The Lieutenant Governor of Bavaria, Hubert Aiwanger, refused to get vaccinated because of fear of “great side effects.” “People feel uncertain, usually for good reasons,” he said, insisting that the jab should not be forced. “This is my belief, the red line, my body,” he said.
It is this sentiment that drives thousands of people onto the streets of French cities to protest President Emmanuel Macron’s mandatory vaccinations for health workers and tremendous pressure on others. But the number of marchers pales in comparison with those who decide to accept the jab.

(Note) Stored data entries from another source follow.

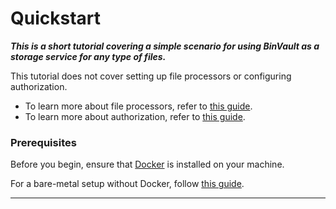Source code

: # Quickstart

**_This is a short tutorial covering a simple scenario for using BinVault as a storage service for any type of files._**

This tutorial does not cover setting up file processors or configuring authorization. 

- To learn more about file processors, refer to [this guide](guide_processors.md).
- To learn more about authorization, refer to [this guide](guide_authorization.md).

### Prerequisites
Before you begin, ensure that [Docker](https://www.docker.com/) is installed on your machine.

For a bare-metal setup without Docker, follow [this guide](setup_baremetal.md).

---

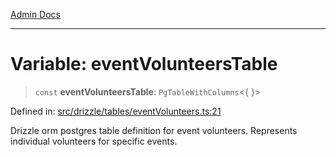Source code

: [Admin Docs](/)

***

# Variable: eventVolunteersTable

> `const` **eventVolunteersTable**: `PgTableWithColumns`\<\{ \}\>

Defined in: [src/drizzle/tables/eventVolunteers.ts:21](https://github.com/Sourya07/talawa-api/blob/cfbd515d04ffba748b09232a33807f1845dd1878/src/drizzle/tables/eventVolunteers.ts#L21)

Drizzle orm postgres table definition for event volunteers.
Represents individual volunteers for specific events.
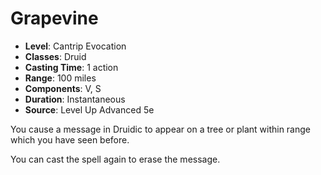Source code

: # Grapevine

- **Level**: Cantrip Evocation
- **Classes**: Druid
- **Casting Time**: 1 action
- **Range**: 100 miles
- **Components**: V, S
- **Duration**: Instantaneous
- **Source**: Level Up Advanced 5e

You cause a message in Druidic to appear on a tree or plant within range which you have seen before.

You can cast the spell again to erase the message.

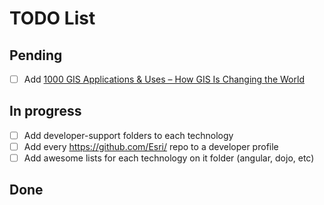 # TODO List

## Pending
* [ ] Add [1000 GIS Applications & Uses – How GIS Is Changing the World](http://gisgeography.com/gis-applications-uses/)

## In progress
* [ ] Add developer-support folders to each technology
* [ ] Add every https://github.com/Esri/ repo to a developer profile
* [ ] Add awesome lists for each technology on it folder (angular, dojo, etc)

## Done
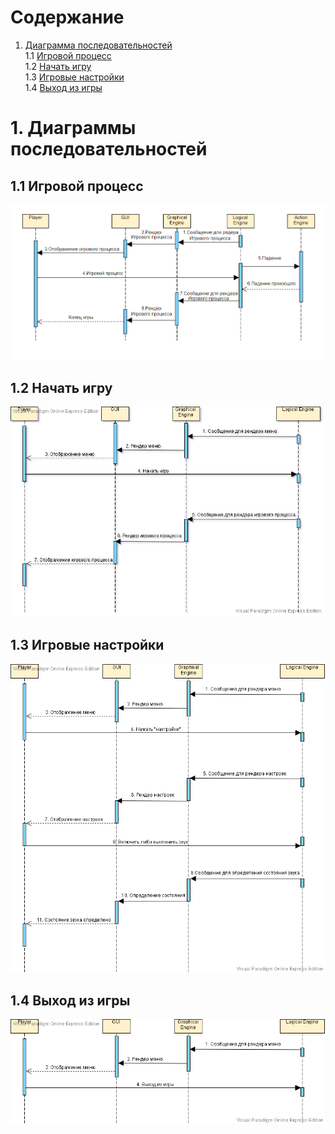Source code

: # Содержание
1. [Диаграмма последовательностей](#1)<br>
1.1 [Игровой процесс](#1.1)<br>
1.2 [Начать игру](#1.2)<br>
1.3 [Игровые настройки](#1.3)<br>
1.4 [Выход из игры](#1.4)<br>

# 1. Диаграммы последовательностей <a name="1"></a>

## 1.1 Игровой процесс <a name="1.1"></a>
 ![Игровой проесс](https://github.com/rsajko/Extra-Jump/blob/master/Диаграммы/Sequence/1.Game%20Process%20(Sequense).png)
 
## 1.2 Начать игру <a name="1.2"></a>
 ![Начать игру](https://github.com/rsajko/Extra-Jump/blob/master/Диаграммы/Sequence/2.%20Play(Sequense).png)
 
## 1.3 Игровые настройки <a name="1.3"></a>
 ![Настройки](https://github.com/rsajko/Extra-Jump/blob/master/Диаграммы/Sequence/3.%20Settings.(Sequense).png)

## 1.4 Выход из игры <a name="1.4"></a>
 ![Выход из игры](https://github.com/rsajko/Extra-Jump/blob/master/Диаграммы/Sequence/4.%20Exit(Sequense).png)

When the new method was announced on July 12, the Dostolib medical reservation website was full of phones, and by the end of the next day, 1.7 million people had registered. Since then, the number of first doses of vaccine provided daily in France has doubled to more than 300,000 doses.
The French Ministry of Education also stated last week that if an infection occurs in a school, vaccinated children over the age of 12 will be allowed to stay on-site to study, while those who have not been vaccinated must go home and quarantine. Starting in the fall, the French will also have to start paying for Covid tests, which have so far been free for everyone.
In addition, going to movie theaters and theaters now, and going to restaurants, bars, and cafes from later this month, requires a “health passport”-to record whether a person has been vaccinated, whether the test result is negative, or whether he has recovered from the virus. And long-distance travel by public transportation.
Italy has adopted a similar approach, where citizens must present a “green pass” to eat indoors or enter theaters, stadiums, cinemas, stadiums or museums.
As in France, the policy triggered protests, and opponents took to the streets, holding signs that read “Green Pass = Apartheid” and “Pass against Nazis.” But this also triggered a surge in the number of Italians registered for vaccination.
In the UK, Prime Minister Boris Johnson stated that starting from the end of summer, a Covid pass would be required to enter nightclubs, while ministers reserved the possibility of compulsory participation in concerts, major sporting events and even universities.
Proponents insist that such measures are reasonable in the face of Delta variants. When the Italian Green Pass was announced on July 22, Italian Prime Minister Mario Draghi stated that this is the only way to keep the economy open.
“I invite all Italians to get vaccinated and get vaccinated immediately,” he said. “The absence of a vaccine means a new lockdown.”